The networks went quickly into headline mode identifying the critical sound byte, "no silver bullet". Preparing for the worst, the spinsters are out there telling us that this is a politicized process. Watch how that tone changes if the Commission exonerates W's administration which, of course, would make for a non-partisan verdict. Without diminishing either the importance of the inquiry by what appear to be ten pretty serious people, nor the need to find a better way of integrating intelligence, the hearings are somewhat of a sideshow given what's going on in our world.
Even Tom Friedman, who long supported the war with or without WMD's, and in all fairness has consistently worried about the after, is getting increasingly frustrated and concerned. It doesn't matter that many of us opposed Iraq, considered it a distraction from the war on terrorism and perhaps even an inflaming factor, we are here now. Like it or not, George Bush and company has succeeded in merging the two wars. How we proceed against divergent but clearly mutually supportive uprisings in the North and South will undoubtedly impact what happens next — there, in the world and to us. Friedman can argue whether we're fighting the Viet Cong or the Kamer Rouge (NY Times 4/8), but I know a quagmire when I see it.
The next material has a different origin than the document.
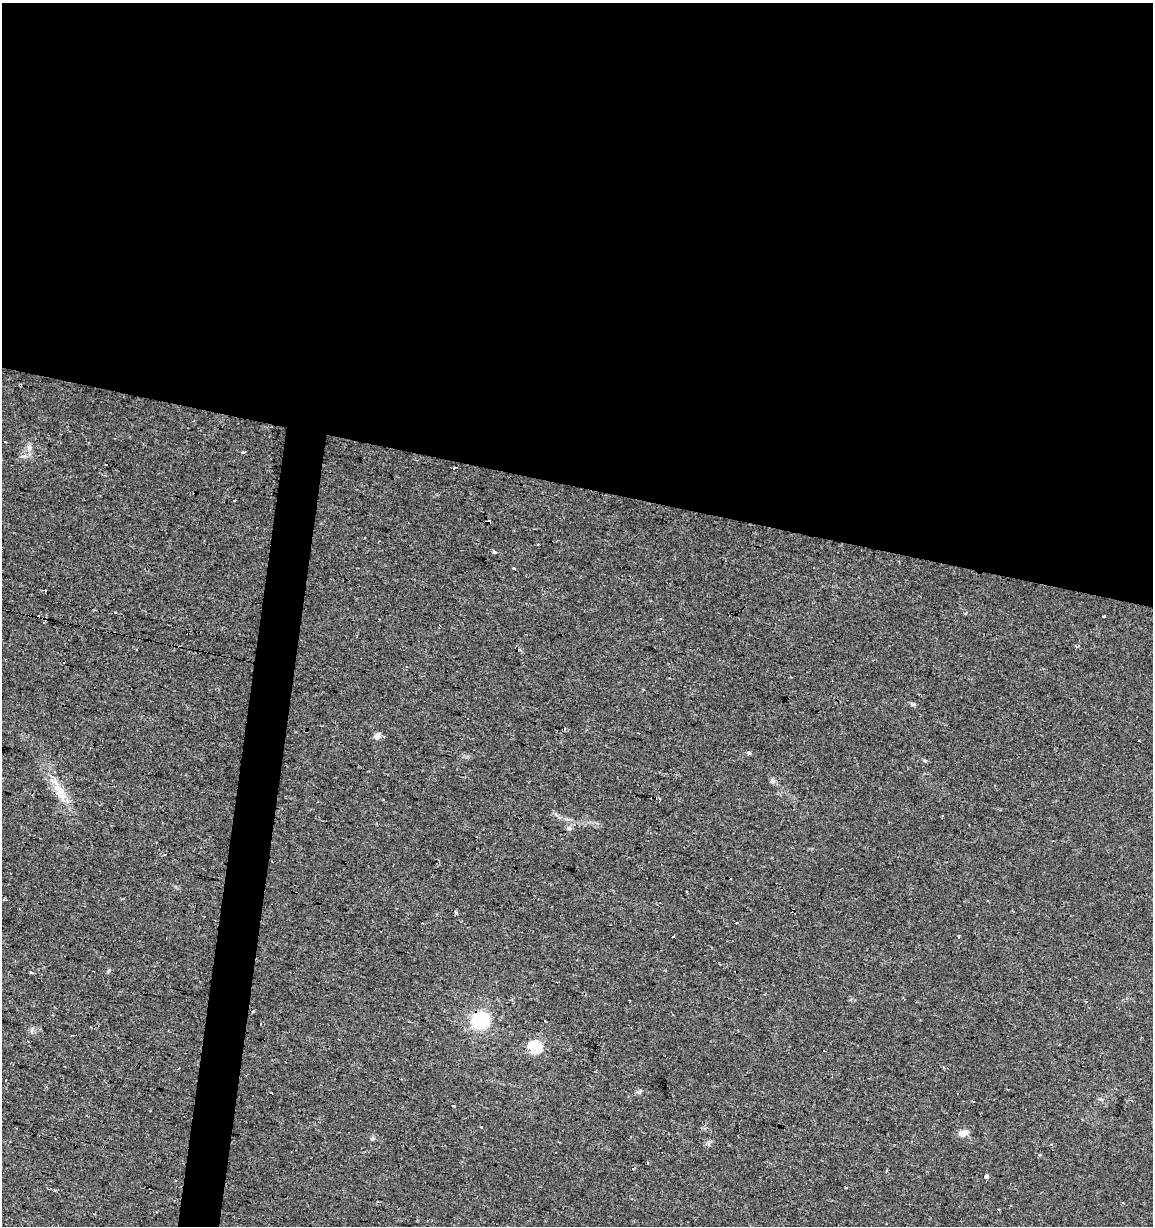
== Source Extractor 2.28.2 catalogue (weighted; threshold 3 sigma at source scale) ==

So Condi Rice talks on much as she has on every conceivable news program that will have her. She talks on in the hope that we might be distracted, which we dare not let happen. Personally, I prefer shorter answers to more questions. Considering how deep a hole we've dug for ourselves since 9/11 they better be good. Knowing they won't, let's hope we'll survive long enough to have a new, policy. I don't know about you, but I've had quite enough of robust.